Fast 2,5 Millionen produzierte Autos pro Jahr

Produzierte BMW bei Dienstantritt von Kuenheims 1970 ganze 161.165 Automobile, waren es 1990 519.650, im Jahre 2010 bereits 1.48.253; diese Zahl stieg bis 2015 auf 2.279.367 Einheiten. Der Anteil Deutschlands am Gesamtabsatz fiel von 58 Prozent (1970) auf 11 Prozent (2015), jener der USA stieg von 6 auf 18 Prozent, der von China von null (1990) mit Turboladung auf inzwischen 30 Prozent. Von Kuenheim hat also seine Vision wahrgemacht: BMW mit Geduld und Ausdauer, mit Fleiß und Mut und großer persönlicher Disziplin imagemäßig und quantitativ an die Weltspitze der Premiumautomobile zu führen.
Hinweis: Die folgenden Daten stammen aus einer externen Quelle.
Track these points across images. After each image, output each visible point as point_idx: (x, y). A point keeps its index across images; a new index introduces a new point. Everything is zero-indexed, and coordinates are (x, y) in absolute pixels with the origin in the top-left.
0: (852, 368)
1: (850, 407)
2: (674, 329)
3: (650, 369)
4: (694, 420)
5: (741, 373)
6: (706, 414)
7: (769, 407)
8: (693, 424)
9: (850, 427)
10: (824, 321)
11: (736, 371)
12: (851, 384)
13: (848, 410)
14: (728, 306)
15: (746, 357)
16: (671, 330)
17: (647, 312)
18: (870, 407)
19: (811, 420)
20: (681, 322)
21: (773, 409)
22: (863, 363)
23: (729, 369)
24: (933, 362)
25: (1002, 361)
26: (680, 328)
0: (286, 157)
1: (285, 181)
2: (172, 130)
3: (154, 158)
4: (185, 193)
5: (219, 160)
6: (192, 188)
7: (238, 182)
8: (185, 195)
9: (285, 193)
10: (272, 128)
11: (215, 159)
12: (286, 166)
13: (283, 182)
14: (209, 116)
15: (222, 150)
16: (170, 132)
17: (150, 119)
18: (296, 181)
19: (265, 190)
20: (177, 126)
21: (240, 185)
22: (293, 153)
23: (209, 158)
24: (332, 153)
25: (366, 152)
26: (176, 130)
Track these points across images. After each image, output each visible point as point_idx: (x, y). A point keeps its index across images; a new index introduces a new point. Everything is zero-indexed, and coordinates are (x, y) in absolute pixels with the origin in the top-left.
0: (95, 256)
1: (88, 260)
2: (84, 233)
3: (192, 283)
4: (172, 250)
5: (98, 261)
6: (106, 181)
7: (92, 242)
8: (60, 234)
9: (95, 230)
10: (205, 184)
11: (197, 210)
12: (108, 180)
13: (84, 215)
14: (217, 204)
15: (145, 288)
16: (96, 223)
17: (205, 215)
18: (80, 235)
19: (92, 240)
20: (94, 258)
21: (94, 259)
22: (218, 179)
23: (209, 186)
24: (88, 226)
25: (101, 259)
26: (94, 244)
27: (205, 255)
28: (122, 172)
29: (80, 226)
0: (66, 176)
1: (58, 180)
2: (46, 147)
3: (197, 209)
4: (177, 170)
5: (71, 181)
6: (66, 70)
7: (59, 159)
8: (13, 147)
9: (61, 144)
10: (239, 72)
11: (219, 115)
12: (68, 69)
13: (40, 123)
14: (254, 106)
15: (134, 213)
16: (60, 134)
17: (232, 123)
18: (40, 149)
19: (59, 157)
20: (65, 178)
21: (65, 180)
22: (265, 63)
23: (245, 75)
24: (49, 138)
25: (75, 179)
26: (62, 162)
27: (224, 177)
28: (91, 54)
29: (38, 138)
Und stets folgte der Preuße von Kuenheim dem genialen preußischen Militärstrategen v. Clausewitz: „Die Strategie ist eine Ökonomie der Kräfte.“ – Anders wäre diese Parforcejagd an die Weltspitze kapitalmäßig auch nicht zu schaffen gewesen. Und wie geht es weiter? Als Unternehmen wird BMW seiner Unternehmenskultur und seiner ethischen  Grundstruktur treu bleiben: No tricks, solide, saubere Arbeit. Wo BMW draufsteht, ist auch BMW drin! Und als Hersteller von Premiumautomobilen wird die Angebotspalette kontinuierlich, wie mit der i-Reihe begonnen, systematisch in Richtung Hybridisierung und alternative Antriebe weiterentwickelt. Wie digital vernetztes Fahren der Zukunft aussehen könnte, zeigt BMW mit dem neuen Cockpit „i Vision Future Interaction“ – einem Panorama-Display, das nicht nur Tempo, Reichweite oder Verbrauch anzeigt, sondern auch Informationen zu vorausfahrenden oder  entgegenkommenden Fahrzeugen, die noch nicht im Blickfeld des Fahrers sind. Neue Kapazitäten und Werke werden hinzukommen – dem legendären Imperativ von Eberhard von Kuenheim folgend, formuliert im Aufsichtsrat Ende der 70er während einer der damaligen Automobilabsatzkrisen: „Es mag zwar zu viele Automobile auf der Welt geben, aber noch zu wenige BMWs“! Daran glaubt das Unternehmen noch heute.